Text excerpt:
------------
The first review of my new book, The Rush to Here, appeared today in the Newfoundland Independent, penned by local poetry impresario Mark Callanan. There’s no link online, so I copy it below.

Ode to form
With a little ‘thought rhyme’ a new sonnet is born

Mark Callanan

The Rush to Here by George Murray
Nightwood Editions, 2007, 79 pages

When Robert Frost famously asserted he’d “just as soon play tennis ith the net down” as write free verse, he was thumbing his nose at poetry that played by no rules. He might have been pleased, then, to see that after a long dalliance in free verse modes of expression, Canadian poetry seems to have returned to use of form. The sonnet, particularly, is enjoying a new heyday.

Most of us have at least a passing familiarity with its two basic incarnations: 14 lines broken down into an eight-line setup (the octave), and the sea change that plunges us into the six-line conclusion (the sestet) of the Petrarchan sonnet, or the twelve line setup and two line conclusion of the Shakespearian sonnet. The beauty of the sonnet lies in the economy of its expression, and in its potential for variation.
------------
Given records:
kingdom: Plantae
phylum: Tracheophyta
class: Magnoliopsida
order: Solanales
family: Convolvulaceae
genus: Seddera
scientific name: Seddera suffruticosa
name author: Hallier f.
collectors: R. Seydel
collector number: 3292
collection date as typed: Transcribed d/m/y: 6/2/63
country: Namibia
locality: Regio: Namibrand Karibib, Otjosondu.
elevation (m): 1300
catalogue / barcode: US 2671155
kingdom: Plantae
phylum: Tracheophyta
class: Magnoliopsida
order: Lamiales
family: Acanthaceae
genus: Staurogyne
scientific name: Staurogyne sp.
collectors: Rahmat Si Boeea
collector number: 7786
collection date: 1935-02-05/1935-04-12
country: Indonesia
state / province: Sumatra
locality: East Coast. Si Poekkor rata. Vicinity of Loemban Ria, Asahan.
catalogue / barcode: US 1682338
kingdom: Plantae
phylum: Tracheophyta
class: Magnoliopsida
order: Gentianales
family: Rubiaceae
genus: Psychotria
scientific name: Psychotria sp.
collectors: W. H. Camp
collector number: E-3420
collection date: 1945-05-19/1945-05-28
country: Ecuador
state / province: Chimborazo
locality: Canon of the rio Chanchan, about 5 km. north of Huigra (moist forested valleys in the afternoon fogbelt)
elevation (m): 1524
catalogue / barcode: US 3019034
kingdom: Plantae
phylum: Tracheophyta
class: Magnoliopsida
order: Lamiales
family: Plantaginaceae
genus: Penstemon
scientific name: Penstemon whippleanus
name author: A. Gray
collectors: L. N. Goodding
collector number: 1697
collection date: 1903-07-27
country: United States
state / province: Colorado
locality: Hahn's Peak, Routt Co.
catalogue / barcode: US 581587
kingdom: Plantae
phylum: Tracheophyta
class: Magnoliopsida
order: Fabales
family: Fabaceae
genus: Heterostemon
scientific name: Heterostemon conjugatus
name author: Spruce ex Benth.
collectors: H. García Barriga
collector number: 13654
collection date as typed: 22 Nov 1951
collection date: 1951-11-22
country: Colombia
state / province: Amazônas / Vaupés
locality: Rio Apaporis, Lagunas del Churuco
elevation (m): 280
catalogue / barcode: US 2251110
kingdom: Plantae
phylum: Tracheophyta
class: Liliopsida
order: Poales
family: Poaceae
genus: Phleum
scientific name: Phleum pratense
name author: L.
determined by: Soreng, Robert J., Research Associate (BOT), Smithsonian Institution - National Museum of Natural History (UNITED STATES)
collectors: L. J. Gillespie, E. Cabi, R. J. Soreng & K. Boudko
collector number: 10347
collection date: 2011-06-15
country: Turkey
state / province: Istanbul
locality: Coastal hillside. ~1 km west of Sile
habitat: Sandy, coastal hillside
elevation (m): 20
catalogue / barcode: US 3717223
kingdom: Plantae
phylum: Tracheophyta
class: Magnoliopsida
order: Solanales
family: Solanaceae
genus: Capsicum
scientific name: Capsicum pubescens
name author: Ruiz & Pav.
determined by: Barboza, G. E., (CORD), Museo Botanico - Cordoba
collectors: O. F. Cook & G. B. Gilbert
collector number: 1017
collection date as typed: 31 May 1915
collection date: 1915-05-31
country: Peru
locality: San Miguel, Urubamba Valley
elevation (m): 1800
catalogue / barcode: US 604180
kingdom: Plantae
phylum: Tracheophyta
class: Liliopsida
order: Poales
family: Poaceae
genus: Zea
------------
Instructions for the task:
Copy the section of the text excerpt that opens with the words "The first review" and closes with "copy it below.", substituting "notice" for "review".

Answer to the exercise:
The first notice of my new book, The Rush to Here, appeared today in the Newfoundland Independent, penned by local poetry impresario Mark Callanan. There’s no link online, so I copy it below.